Il n’est pas nécessaire d’être économiste pour prendre clairement conscience que le déséquilibre des finances publiques est probablement apparenté au déséquilibre extérieur, et en particulier à celui correspondant à l’échange des biens et des services. Si les 4 points de PIB du déficit commercial français de 2011 se transformaient en production nationale, il en résulterait davantage de prélèvements sociaux  et fiscaux, et aussi moins de dépenses publiques, orientées vers la gestion du sous emploi et des problèmes qui lui sont attachés. Pour l’année 2011, un équilibre des échanges extérieurs aurait aisément fait entrer la France, sous le seuil réglementaire des 3% de déficit des administrations publiques. Il est donc inutile d’insister sur un fait qui est largement intervenu dans la  récente dégradation de la note de la France.

Par contre, ce qui est moins connu et fort peu évoqué, est le fait que le déficit extérieur nourrit des déséquilibres financiers, qui à l’intérieur de la zone euro deviennent difficilement contrôlables. Jadis, c'est-à-dire avant l’introduction de la monnaie commune, et plus encore avant l’introduction de taux de change flottants,  un déficit commercial non compensé par des mouvements de capitaux, se soldait par une sortie nette de devises, et- à terme - par une possible dévaluation rééquilibrant la balance. La monnaie unique supprime – en théorie- la contrainte extérieure et l’on se trouve dans la question énoncée il y a si longtemps par Jacques Rueff à propos des USA, à savoir la question du « déficit sans pleurs ». D’où le terme pleinement justifié  de grecs disposant d’une « monnaie de réserve à l’américaine ». Eric Dor dans une intéressante étude sur le fonctionnement du dispositif « Target 2 » de l’euro système révèle clairement le problème. 'http://my.ieseg.fr/bienvenue/DownloadDoc.asp?Fich=303790470_2011-ECO-07_Dor.pdf

« Target 2 » fonctionne au niveau européen, comme pouvait le faire, et peut encore le faire, un marché interbancaire. Dans un système monétaire national, l’échange interbancaire se soldait par des excédents et déficits journaliers, que l’on pouvait aussi repérer au niveau des comptes des banques au passif de la banque centrale. Si durablement la banque A voyait sa monnaie fuir vers la banque B, les choses se soldaient momentanément par son endettement auprès de B, le cas échéant avec une aide de la banque centrale. Mais la fuite n’était guère durable, et si A était en permanence victime d’une fuite de monnaie (part de marché trop réduite, qualité de service insuffisante, méfiance, etc.) il en résultait généralement sa disparition, et une plus grande concentration du système bancaire. « Target 2 » reproduit d’une certaine façon ce schéma, mais entre pays différents. De fait, le dispositif technique retenu pour la compensation interbancaire, fait intervenir les banques centrales des pays de la zone. En sorte que désormais,  ce sont les anciennes banques centrales qui se trouvent dans la position de la banque A et de la banque B. En termes concrets, les pays qui connaissent un déficit extérieur, sont des pays dont la monnaie fuit vers les pays excédentaires, ce qui se traduit par un endettement de la banque centrale du pays débiteur, et une position créancière de la banque centrale du pays excédentaire. En termes encore plus concrets, la banque centrale de Grèce, devient de plus en plus débitrice de la banque centrale d’Allemagne. Et le « bank run » qui peut exister en Grèce, peut n’avoir d’autres conséquences que l’accroissement vertigineux d’actifs de la banque centrale d’Allemagne sur la banque centrale de Grèce. Ce fait constitue l’un des aspects les plus magiques de la « drogue euro » : la fuite peut théoriquement devenir infinie, et les grecs peuvent débarquer dans les aéroports des pays excédentaires avec des valises d’euros sans affecter réellement les banques grecques.

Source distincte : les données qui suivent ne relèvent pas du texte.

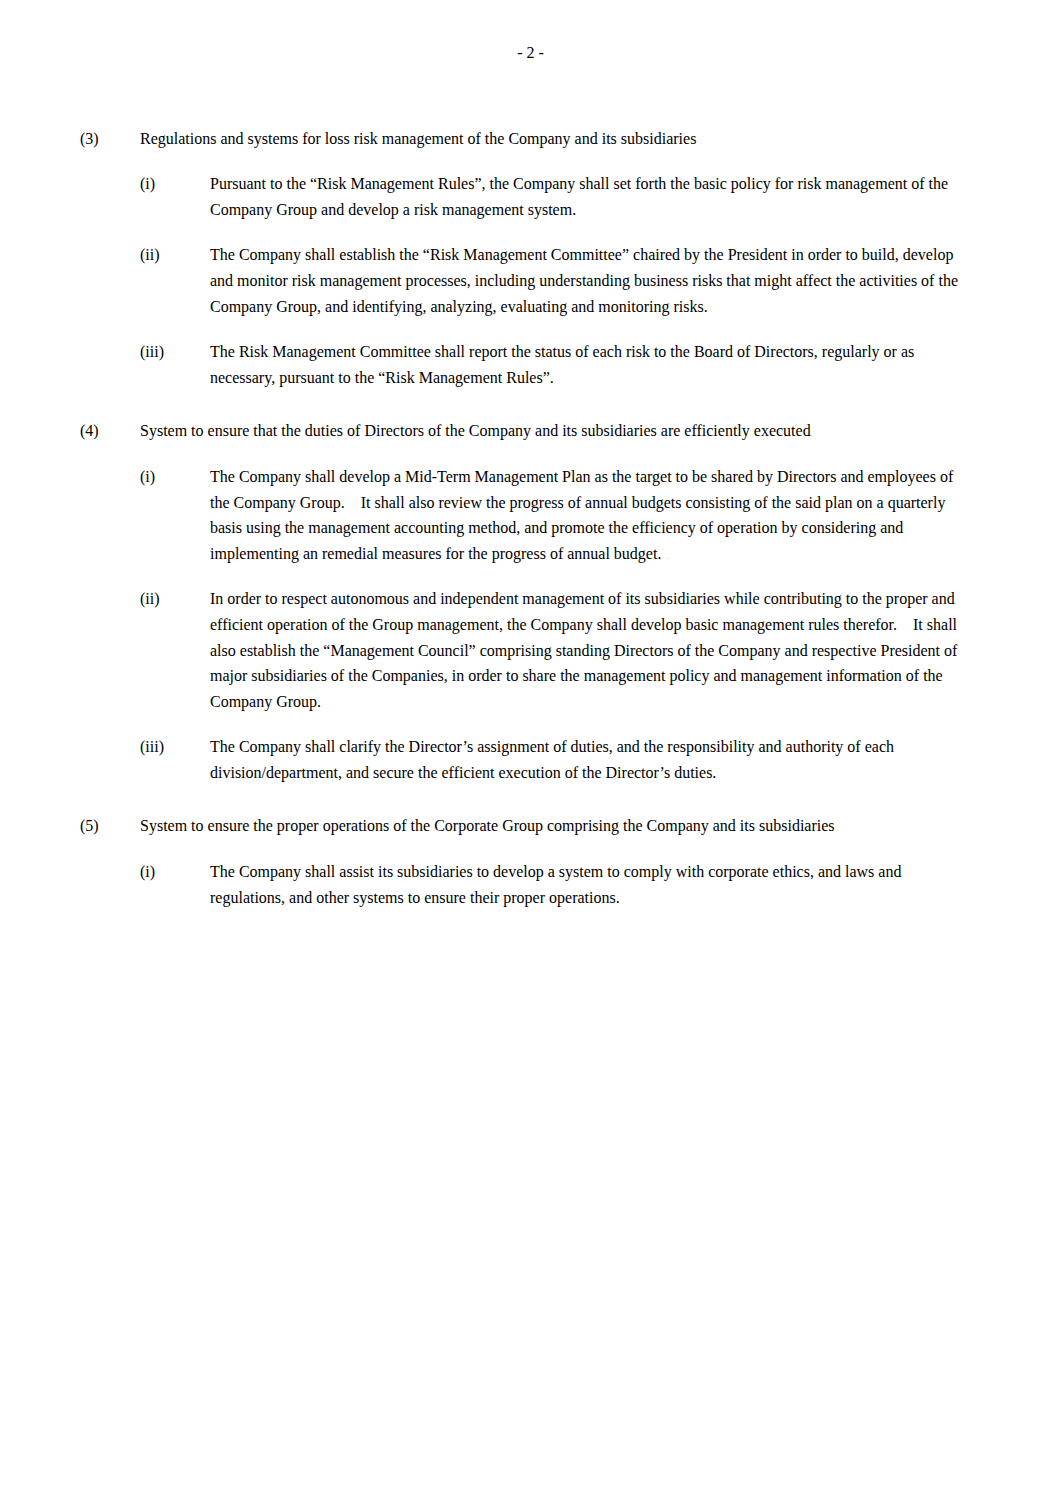- 2 -
(3)
Regulations and systems for loss risk management of the Company and its subsidiaries
(i)
Pursuant to the “Risk Management Rules”, the Company shall set forth the basic policy for risk management of the Company Group and develop a risk management system.
(ii)
The Company shall establish the “Risk Management Committee” chaired by the President in order to build, develop and monitor risk management processes, including understanding business risks that might affect the activities of the Company Group, and identifying, analyzing, evaluating and monitoring risks.
(iii)
The Risk Management Committee shall report the status of each risk to the Board of Directors, regularly or as necessary, pursuant to the “Risk Management Rules”.
(4)
System to ensure that the duties of Directors of the Company and its subsidiaries are efficiently executed
(i)
The Company shall develop a Mid-Term Management Plan as the target to be shared by Directors and employees of the Company Group. It shall also review the progress of annual budgets consisting of the said plan on a quarterly basis using the management accounting method, and promote the efficiency of operation by considering and implementing an remedial measures for the progress of annual budget.
(ii)
In order to respect autonomous and independent management of its subsidiaries while contributing to the proper and efficient operation of the Group management, the Company shall develop basic management rules therefor. It shall also establish the “Management Council” comprising standing Directors of the Company and respective President of major subsidiaries of the Companies, in order to share the management policy and management information of the Company Group.
(iii)
The Company shall clarify the Director’s assignment of duties, and the responsibility and authority of each division/department, and secure the efficient execution of the Director’s duties.
(5)
System to ensure the proper operations of the Corporate Group comprising the Company and its subsidiaries
(i)
The Company shall assist its subsidiaries to develop a system to comply with corporate ethics, and laws and regulations, and other systems to ensure their proper operations.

L’Europe reproduit ainsi à une échelle plus modeste ce qui se passe à une échelle plus  considérable entre les USA et la Chine. Les USA empruntent à la Chine, ce qui permet de faire fonctionner les usines chinoises. Dans l’euro zone les grecs, mais aussi d’autres pays déficitaires, empruntent à l’Allemagne de quoi faire fonctionner les usines allemandes.

Les dettes publiques « roulent » grâce au fonctionnement des agences et des banques, ces dernières étant elles mêmes incitées par la BCE à se livrer à du « sarko trade ». Ce plus ou moins bon roulement de la dette, en permet un autre plus discret, car seulement lisible dans les comptes des banques centrales : celui d’une accumulation croissante, des moyens de payer les importations en provenance d’Allemagne, pays qui est ainsi amené à financer par le crédit, ses propres exportations. Tout comme la chine, qui paie ses exportations vers les USA en achetant des bons du Trésor américain. Le gonflement du bilan de la banque centrale allemande est une nécessité, et les entrepreneurs politiques allemands n’ont pas les moyens de s’y opposer. Une éventuelle sortie de la zone euro des pays  les plus débiteurs au titre de leurs échanges extérieurs, n’est pas une menace pour la Bundesbank, et encore moins pour l’Etat allemand, qui n’aurait pas nécessairement à recapitaliser - à raison de son poids dans l’euro système , c'est-à-dire 30%- sa banque centrale: Il peut en effet être décidé de monétiser. Par contre,  le vrai danger serait la très vive chute des exportations allemandes.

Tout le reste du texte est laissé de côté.